# START OF Data provided

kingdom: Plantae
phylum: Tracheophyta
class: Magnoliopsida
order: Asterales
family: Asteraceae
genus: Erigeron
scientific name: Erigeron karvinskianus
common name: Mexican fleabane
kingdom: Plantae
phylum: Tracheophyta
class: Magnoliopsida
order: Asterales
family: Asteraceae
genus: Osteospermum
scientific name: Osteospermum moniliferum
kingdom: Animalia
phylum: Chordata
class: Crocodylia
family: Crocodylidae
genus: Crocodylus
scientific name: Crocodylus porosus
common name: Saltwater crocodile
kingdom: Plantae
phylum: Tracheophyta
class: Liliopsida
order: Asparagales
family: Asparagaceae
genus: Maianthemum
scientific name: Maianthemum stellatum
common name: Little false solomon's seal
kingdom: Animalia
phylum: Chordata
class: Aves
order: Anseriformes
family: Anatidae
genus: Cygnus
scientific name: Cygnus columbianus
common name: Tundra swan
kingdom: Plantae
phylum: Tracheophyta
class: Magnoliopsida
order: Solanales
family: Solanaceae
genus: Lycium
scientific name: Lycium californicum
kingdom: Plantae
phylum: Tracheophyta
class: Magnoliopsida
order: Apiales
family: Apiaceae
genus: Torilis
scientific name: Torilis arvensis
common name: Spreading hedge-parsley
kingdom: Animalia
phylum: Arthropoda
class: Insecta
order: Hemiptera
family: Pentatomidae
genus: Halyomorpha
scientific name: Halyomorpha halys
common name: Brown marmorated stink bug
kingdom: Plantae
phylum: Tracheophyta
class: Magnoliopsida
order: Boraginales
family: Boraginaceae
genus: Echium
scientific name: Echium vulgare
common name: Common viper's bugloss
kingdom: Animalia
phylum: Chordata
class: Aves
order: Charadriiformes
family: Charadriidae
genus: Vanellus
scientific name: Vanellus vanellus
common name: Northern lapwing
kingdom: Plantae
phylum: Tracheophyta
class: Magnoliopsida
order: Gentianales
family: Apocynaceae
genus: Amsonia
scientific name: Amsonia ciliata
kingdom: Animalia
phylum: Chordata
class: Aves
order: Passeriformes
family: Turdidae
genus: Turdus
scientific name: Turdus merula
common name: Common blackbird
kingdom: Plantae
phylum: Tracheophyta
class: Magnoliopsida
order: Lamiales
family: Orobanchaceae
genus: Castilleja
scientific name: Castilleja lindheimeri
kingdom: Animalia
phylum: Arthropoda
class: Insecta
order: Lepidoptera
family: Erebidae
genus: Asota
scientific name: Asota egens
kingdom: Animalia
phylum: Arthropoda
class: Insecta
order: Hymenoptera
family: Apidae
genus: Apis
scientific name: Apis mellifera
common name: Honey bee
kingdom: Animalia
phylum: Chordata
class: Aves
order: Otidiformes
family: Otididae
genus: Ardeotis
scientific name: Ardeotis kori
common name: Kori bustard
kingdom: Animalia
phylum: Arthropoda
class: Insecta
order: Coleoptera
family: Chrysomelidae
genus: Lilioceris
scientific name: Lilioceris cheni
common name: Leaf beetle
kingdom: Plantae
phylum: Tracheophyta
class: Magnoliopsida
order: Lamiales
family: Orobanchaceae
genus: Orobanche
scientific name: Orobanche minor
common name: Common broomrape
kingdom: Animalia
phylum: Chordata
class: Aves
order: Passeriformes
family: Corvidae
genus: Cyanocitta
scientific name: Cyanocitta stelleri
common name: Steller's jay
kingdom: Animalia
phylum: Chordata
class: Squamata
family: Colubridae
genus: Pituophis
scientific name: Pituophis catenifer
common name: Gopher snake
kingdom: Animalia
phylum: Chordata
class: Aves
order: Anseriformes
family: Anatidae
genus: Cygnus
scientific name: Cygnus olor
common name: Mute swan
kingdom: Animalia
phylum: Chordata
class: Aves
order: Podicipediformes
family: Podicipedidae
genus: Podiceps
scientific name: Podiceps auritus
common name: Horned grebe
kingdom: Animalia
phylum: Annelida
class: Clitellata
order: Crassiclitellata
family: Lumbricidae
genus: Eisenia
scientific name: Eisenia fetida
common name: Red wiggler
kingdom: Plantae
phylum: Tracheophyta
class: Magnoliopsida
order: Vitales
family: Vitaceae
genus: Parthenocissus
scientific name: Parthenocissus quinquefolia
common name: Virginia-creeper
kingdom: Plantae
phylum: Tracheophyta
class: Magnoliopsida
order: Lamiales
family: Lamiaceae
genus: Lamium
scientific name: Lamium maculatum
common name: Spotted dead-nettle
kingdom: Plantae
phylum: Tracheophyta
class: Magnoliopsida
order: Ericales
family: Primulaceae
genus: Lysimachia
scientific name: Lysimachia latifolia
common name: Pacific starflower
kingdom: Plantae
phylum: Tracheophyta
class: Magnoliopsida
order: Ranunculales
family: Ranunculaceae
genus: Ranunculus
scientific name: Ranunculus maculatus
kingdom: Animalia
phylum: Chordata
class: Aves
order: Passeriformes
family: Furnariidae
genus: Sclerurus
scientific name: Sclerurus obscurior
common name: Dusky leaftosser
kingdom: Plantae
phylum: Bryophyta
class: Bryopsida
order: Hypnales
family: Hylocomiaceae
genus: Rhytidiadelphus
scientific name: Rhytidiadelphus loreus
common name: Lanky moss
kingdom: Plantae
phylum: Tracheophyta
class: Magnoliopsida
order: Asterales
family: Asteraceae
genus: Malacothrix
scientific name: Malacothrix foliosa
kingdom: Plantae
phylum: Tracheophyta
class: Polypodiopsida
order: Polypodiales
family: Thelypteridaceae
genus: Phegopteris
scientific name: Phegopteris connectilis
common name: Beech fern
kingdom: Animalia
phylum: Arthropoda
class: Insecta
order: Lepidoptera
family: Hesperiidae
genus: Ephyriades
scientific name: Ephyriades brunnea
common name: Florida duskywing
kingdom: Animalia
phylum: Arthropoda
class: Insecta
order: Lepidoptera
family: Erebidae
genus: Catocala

# END OF Data provided

## What the task requires:
Recast all of the lines above as a JSON list of strings, with one string for each line and no blank lines.

## Task result:
[
  "kingdom: Plantae",
  "phylum: Tracheophyta",
  "class: Magnoliopsida",
  "order: Asterales",
  "family: Asteraceae",
  "genus: Erigeron",
  "scientific name: Erigeron karvinskianus",
  "common name: Mexican fleabane",
  "kingdom: Plantae",
  "phylum: Tracheophyta",
  "class: Magnoliopsida",
  "order: Asterales",
  "family: Asteraceae",
  "genus: Osteospermum",
  "scientific name: Osteospermum moniliferum",
  "kingdom: Animalia",
  "phylum: Chordata",
  "class: Crocodylia",
  "family: Crocodylidae",
  "genus: Crocodylus",
  "scientific name: Crocodylus porosus",
  "common name: Saltwater crocodile",
  "kingdom: Plantae",
  "phylum: Tracheophyta",
  "class: Liliopsida",
  "order: Asparagales",
  "family: Asparagaceae",
  "genus: Maianthemum",
  "scientific name: Maianthemum stellatum",
  "common name: Little false solomon's seal",
  "kingdom: Animalia",
  "phylum: Chordata",
  "class: Aves",
  "order: Anseriformes",
  "family: Anatidae",
  "genus: Cygnus",
  "scientific name: Cygnus columbianus",
  "common name: Tundra swan",
  "kingdom: Plantae",
  "phylum: Tracheophyta",
  "class: Magnoliopsida",
  "order: Solanales",
  "family: Solanaceae",
  "genus: Lycium",
  "scientific name: Lycium californicum",
  "kingdom: Plantae",
  "phylum: Tracheophyta",
  "class: Magnoliopsida",
  "order: Apiales",
  "family: Apiaceae",
  "genus: Torilis",
  "scientific name: Torilis arvensis",
  "common name: Spreading hedge-parsley",
  "kingdom: Animalia",
  "phylum: Arthropoda",
  "class: Insecta",
  "order: Hemiptera",
  "family: Pentatomidae",
  "genus: Halyomorpha",
  "scientific name: Halyomorpha halys",
  "common name: Brown marmorated stink bug",
  "kingdom: Plantae",
  "phylum: Tracheophyta",
  "class: Magnoliopsida",
  "order: Boraginales",
  "family: Boraginaceae",
  "genus: Echium",
  "scientific name: Echium vulgare",
  "common name: Common viper's bugloss",
  "kingdom: Animalia",
  "phylum: Chordata",
  "class: Aves",
  "order: Charadriiformes",
  "family: Charadriidae",
  "genus: Vanellus",
  "scientific name: Vanellus vanellus",
  "common name: Northern lapwing",
  "kingdom: Plantae",
  "phylum: Tracheophyta",
  "class: Magnoliopsida",
  "order: Gentianales",
  "family: Apocynaceae",
  "genus: Amsonia",
  "scientific name: Amsonia ciliata",
  "kingdom: Animalia",
  "phylum: Chordata",
  "class: Aves",
  "order: Passeriformes",
  "family: Turdidae",
  "genus: Turdus",
  "scientific name: Turdus merula",
  "common name: Common blackbird",
  "kingdom: Plantae",
  "phylum: Tracheophyta",
  "class: Magnoliopsida",
  "order: Lamiales",
  "family: Orobanchaceae",
  "genus: Castilleja",
  "scientific name: Castilleja lindheimeri",
  "kingdom: Animalia",
  "phylum: Arthropoda",
  "class: Insecta",
  "order: Lepidoptera",
  "family: Erebidae",
  "genus: Asota",
  "scientific name: Asota egens",
  "kingdom: Animalia",
  "phylum: Arthropoda",
  "class: Insecta",
  "order: Hymenoptera",
  "family: Apidae",
  "genus: Apis",
  "scientific name: Apis mellifera",
  "common name: Honey bee",
  "kingdom: Animalia",
  "phylum: Chordata",
  "class: Aves",
  "order: Otidiformes",
  "family: Otididae",
  "genus: Ardeotis",
  "scientific name: Ardeotis kori",
  "common name: Kori bustard",
  "kingdom: Animalia",
  "phylum: Arthropoda",
  "class: Insecta",
  "order: Coleoptera",
  "family: Chrysomelidae",
  "genus: Lilioceris",
  "scientific name: Lilioceris cheni",
  "common name: Leaf beetle",
  "kingdom: Plantae",
  "phylum: Tracheophyta",
  "class: Magnoliopsida",
  "order: Lamiales",
  "family: Orobanchaceae",
  "genus: Orobanche",
  "scientific name: Orobanche minor",
  "common name: Common broomrape",
  "kingdom: Animalia",
  "phylum: Chordata",
  "class: Aves",
  "order: Passeriformes",
  "family: Corvidae",
  "genus: Cyanocitta",
  "scientific name: Cyanocitta stelleri",
  "common name: Steller's jay",
  "kingdom: Animalia",
  "phylum: Chordata",
  "class: Squamata",
  "family: Colubridae",
  "genus: Pituophis",
  "scientific name: Pituophis catenifer",
  "common name: Gopher snake",
  "kingdom: Animalia",
  "phylum: Chordata",
  "class: Aves",
  "order: Anseriformes",
  "family: Anatidae",
  "genus: Cygnus",
  "scientific name: Cygnus olor",
  "common name: Mute swan",
  "kingdom: Animalia",
  "phylum: Chordata",
  "class: Aves",
  "order: Podicipediformes",
  "family: Podicipedidae",
  "genus: Podiceps",
  "scientific name: Podiceps auritus",
  "common name: Horned grebe",
  "kingdom: Animalia",
  "phylum: Annelida",
  "class: Clitellata",
  "order: Crassiclitellata",
  "family: Lumbricidae",
  "genus: Eisenia",
  "scientific name: Eisenia fetida",
  "common name: Red wiggler",
  "kingdom: Plantae",
  "phylum: Tracheophyta",
  "class: Magnoliopsida",
  "order: Vitales",
  "family: Vitaceae",
  "genus: Parthenocissus",
  "scientific name: Parthenocissus quinquefolia",
  "common name: Virginia-creeper",
  "kingdom: Plantae",
  "phylum: Tracheophyta",
  "class: Magnoliopsida",
  "order: Lamiales",
  "family: Lamiaceae",
  "genus: Lamium",
  "scientific name: Lamium maculatum",
  "common name: Spotted dead-nettle",
  "kingdom: Plantae",
  "phylum: Tracheophyta",
  "class: Magnoliopsida",
  "order: Ericales",
  "family: Primulaceae",
  "genus: Lysimachia",
  "scientific name: Lysimachia latifolia",
  "common name: Pacific starflower",
  "kingdom: Plantae",
  "phylum: Tracheophyta",
  "class: Magnoliopsida",
  "order: Ranunculales",
  "family: Ranunculaceae",
  "genus: Ranunculus",
  "scientific name: Ranunculus maculatus",
  "kingdom: Animalia",
  "phylum: Chordata",
  "class: Aves",
  "order: Passeriformes",
  "family: Furnariidae",
  "genus: Sclerurus",
  "scientific name: Sclerurus obscurior",
  "common name: Dusky leaftosser",
  "kingdom: Plantae",
  "phylum: Bryophyta",
  "class: Bryopsida",
  "order: Hypnales",
  "family: Hylocomiaceae",
  "genus: Rhytidiadelphus",
  "scientific name: Rhytidiadelphus loreus",
  "common name: Lanky moss",
  "kingdom: Plantae",
  "phylum: Tracheophyta",
  "class: Magnoliopsida",
  "order: Asterales",
  "family: Asteraceae",
  "genus: Malacothrix",
  "scientific name: Malacothrix foliosa",
  "kingdom: Plantae",
  "phylum: Tracheophyta",
  "class: Polypodiopsida",
  "order: Polypodiales",
  "family: Thelypteridaceae",
  "genus: Phegopteris",
  "scientific name: Phegopteris connectilis",
  "common name: Beech fern",
  "kingdom: Animalia",
  "phylum: Arthropoda",
  "class: Insecta",
  "order: Lepidoptera",
  "family: Hesperiidae",
  "genus: Ephyriades",
  "scientific name: Ephyriades brunnea",
  "common name: Florida duskywing",
  "kingdom: Animalia",
  "phylum: Arthropoda",
  "class: Insecta",
  "order: Lepidoptera",
  "family: Erebidae",
  "genus: Catocala"
]